DESCRIPTION OF THE TASK -> How do the lines below between the ones holding "Figure 16. Influence" and "Figure 17. The", inclusive, read? Give them again exactly, with no other lines.

RECORDED INFORMATION ->
· · · ·

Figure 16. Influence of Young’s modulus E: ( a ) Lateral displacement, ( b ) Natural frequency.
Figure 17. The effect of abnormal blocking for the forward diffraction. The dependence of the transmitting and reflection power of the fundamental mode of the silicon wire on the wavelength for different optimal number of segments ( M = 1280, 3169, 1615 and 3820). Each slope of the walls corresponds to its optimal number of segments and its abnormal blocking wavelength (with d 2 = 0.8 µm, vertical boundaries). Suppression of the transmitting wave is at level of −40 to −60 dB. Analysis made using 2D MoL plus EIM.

· · · ·

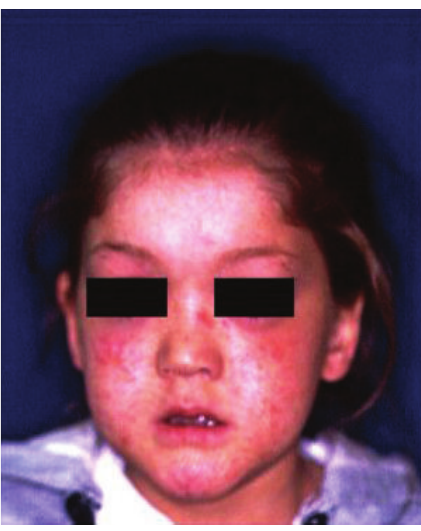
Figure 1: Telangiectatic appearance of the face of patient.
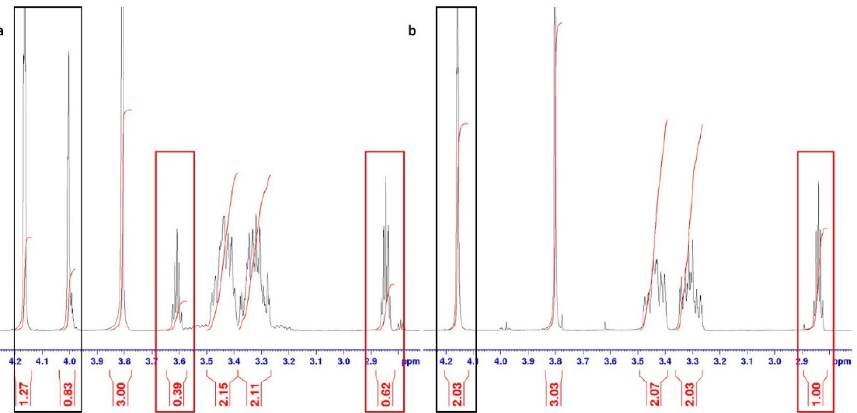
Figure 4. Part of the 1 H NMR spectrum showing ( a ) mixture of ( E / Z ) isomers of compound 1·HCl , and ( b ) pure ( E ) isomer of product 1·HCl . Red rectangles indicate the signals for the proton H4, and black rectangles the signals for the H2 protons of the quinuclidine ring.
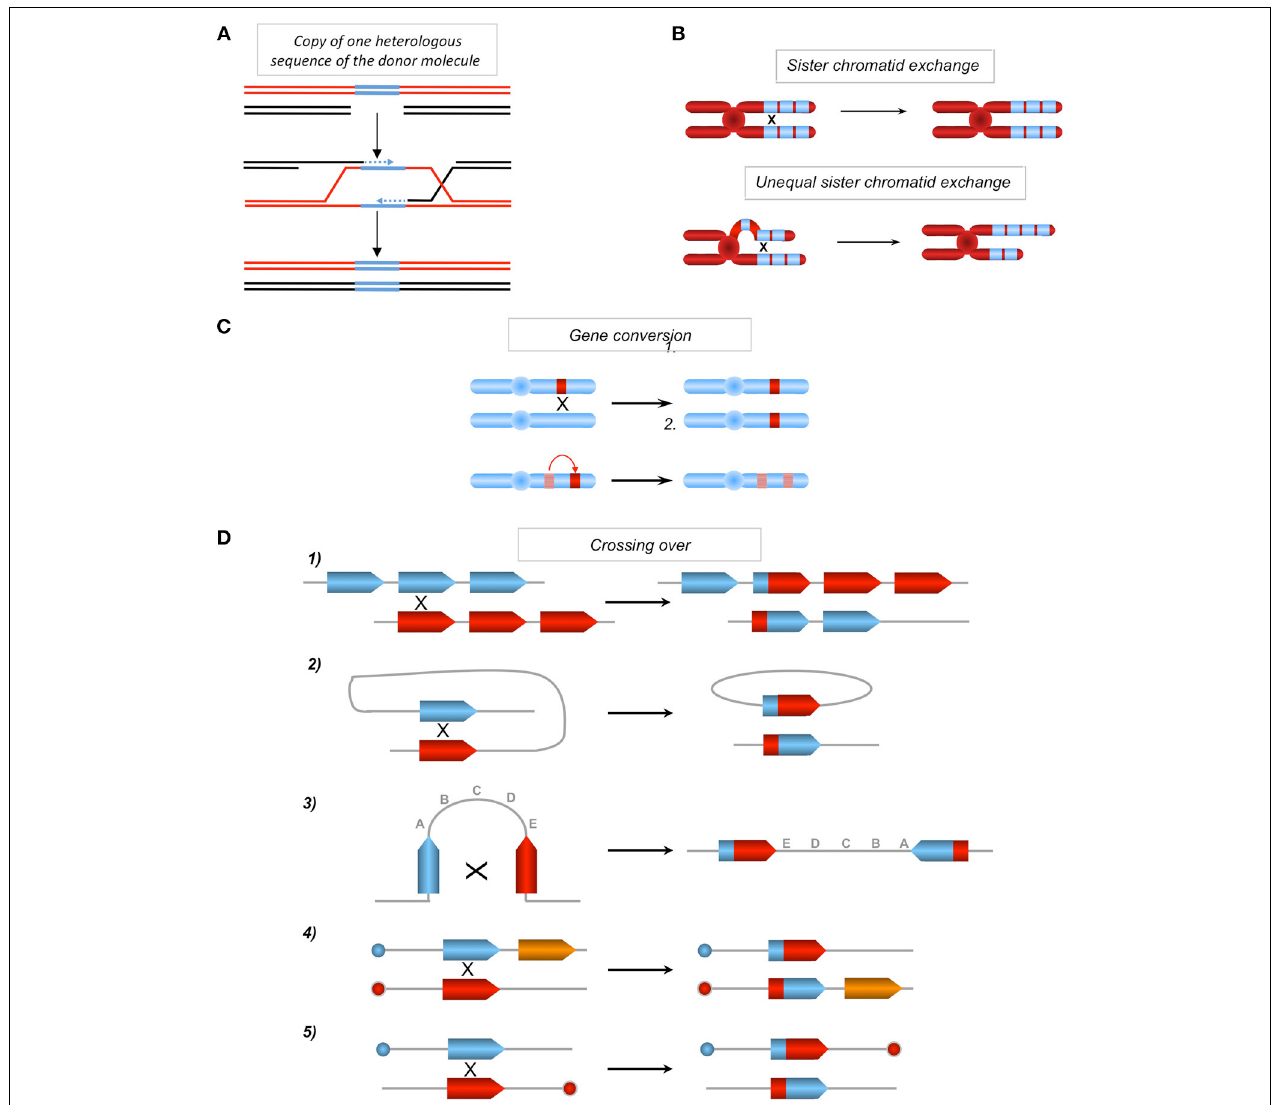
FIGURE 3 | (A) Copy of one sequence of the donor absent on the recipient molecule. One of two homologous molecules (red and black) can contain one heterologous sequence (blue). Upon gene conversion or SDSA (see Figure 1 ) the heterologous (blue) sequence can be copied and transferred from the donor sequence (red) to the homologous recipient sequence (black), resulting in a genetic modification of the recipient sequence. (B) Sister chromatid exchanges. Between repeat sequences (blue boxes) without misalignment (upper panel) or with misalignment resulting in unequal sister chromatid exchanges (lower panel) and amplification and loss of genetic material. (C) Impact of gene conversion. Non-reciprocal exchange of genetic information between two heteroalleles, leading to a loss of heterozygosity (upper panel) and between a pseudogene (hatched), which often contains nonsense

· · · ·

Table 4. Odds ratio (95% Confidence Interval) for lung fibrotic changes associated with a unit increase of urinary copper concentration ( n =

· · · ·

EXPECTED ANSWER ->
Figure 16. Influence of Young’s modulus E: ( a ) Lateral displacement, ( b ) Natural frequency.
Figure 17. The effect of abnormal blocking for the forward diffraction. The dependence of the transmitting and reflection power of the fundamental mode of the silicon wire on the wavelength for different optimal number of segments ( M = 1280, 3169, 1615 and 3820). Each slope of the walls corresponds to its optimal number of segments and its abnormal blocking wavelength (with d 2 = 0.8 µm, vertical boundaries). Suppression of the transmitting wave is at level of −40 to −60 dB. Analysis made using 2D MoL plus EIM.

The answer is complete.